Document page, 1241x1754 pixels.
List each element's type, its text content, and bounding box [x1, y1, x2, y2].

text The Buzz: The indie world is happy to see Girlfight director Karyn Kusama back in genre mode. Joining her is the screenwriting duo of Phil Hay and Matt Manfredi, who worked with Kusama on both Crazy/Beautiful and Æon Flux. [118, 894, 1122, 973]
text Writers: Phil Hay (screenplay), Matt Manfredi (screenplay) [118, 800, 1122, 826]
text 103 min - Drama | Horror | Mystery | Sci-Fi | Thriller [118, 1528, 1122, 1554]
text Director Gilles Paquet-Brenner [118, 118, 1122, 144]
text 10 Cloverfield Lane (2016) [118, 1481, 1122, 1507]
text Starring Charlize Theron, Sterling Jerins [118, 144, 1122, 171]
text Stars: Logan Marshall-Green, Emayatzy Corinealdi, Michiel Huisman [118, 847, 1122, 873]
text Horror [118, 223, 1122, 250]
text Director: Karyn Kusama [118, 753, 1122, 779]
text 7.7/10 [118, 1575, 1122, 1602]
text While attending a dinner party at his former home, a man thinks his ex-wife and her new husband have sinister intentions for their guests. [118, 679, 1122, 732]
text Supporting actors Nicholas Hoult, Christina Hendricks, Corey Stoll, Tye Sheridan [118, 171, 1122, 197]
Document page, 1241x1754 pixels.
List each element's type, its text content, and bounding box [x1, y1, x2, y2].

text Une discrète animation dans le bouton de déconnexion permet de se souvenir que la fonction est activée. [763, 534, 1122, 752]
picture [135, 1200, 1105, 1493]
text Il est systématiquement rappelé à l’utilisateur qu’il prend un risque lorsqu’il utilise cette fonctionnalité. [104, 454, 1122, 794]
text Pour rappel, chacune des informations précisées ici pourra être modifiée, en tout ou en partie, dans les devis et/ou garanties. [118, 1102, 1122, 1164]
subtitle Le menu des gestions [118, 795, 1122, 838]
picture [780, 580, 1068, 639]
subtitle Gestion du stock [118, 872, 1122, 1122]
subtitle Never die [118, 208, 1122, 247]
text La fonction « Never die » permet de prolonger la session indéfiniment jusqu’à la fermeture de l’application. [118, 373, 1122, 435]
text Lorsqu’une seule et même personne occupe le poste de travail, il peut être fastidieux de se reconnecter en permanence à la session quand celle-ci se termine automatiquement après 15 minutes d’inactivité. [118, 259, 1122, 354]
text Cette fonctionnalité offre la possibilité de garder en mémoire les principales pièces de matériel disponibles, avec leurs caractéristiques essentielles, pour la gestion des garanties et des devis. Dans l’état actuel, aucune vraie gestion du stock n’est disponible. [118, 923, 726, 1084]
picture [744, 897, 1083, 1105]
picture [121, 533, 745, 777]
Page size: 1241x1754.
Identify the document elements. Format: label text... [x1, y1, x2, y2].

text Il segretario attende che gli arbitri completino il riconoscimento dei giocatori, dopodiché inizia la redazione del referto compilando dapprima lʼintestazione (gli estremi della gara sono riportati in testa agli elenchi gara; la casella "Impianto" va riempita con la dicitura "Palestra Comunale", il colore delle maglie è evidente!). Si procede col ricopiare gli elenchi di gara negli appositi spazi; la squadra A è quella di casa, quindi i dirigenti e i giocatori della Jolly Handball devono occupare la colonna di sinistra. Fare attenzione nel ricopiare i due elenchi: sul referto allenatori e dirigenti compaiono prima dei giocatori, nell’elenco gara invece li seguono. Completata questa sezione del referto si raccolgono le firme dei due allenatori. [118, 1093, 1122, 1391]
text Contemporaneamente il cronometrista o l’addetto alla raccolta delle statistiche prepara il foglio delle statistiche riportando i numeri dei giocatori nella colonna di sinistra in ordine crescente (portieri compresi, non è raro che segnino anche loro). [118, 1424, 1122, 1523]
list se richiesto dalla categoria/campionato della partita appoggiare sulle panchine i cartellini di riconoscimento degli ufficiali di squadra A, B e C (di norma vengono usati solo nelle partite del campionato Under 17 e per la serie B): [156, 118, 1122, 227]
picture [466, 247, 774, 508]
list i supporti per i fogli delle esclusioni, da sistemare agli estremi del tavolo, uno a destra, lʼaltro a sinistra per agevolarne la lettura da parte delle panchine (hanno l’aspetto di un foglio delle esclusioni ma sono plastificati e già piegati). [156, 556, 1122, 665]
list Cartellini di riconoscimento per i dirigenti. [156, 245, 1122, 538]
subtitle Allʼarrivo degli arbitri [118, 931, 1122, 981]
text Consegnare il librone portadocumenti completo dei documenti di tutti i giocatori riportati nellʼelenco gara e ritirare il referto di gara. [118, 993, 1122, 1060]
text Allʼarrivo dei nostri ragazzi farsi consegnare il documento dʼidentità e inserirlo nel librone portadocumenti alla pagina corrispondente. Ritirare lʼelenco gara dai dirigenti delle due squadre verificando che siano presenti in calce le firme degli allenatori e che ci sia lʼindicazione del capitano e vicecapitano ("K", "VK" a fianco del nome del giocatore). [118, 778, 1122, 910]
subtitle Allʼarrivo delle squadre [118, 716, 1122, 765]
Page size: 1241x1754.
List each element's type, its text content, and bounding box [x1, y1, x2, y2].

★ ★ ★ ★

GOAL OF THE EXERCISE:
Locate each line in the entries above that contains the string "Phil", matching case exactly, and copy every such line.

SOLUTION:
text The Buzz: The indie world is happy to see Girlfight director Karyn Kusama back in genre mode. Joining her is the screenwriting duo of Phil Hay and Matt Manfredi, who worked with Kusama on both Crazy/Beautiful and Æon Flux. [118, 894, 1122, 973]
text Writers: Phil Hay (screenplay), Matt Manfredi (screenplay) [118, 800, 1122, 826]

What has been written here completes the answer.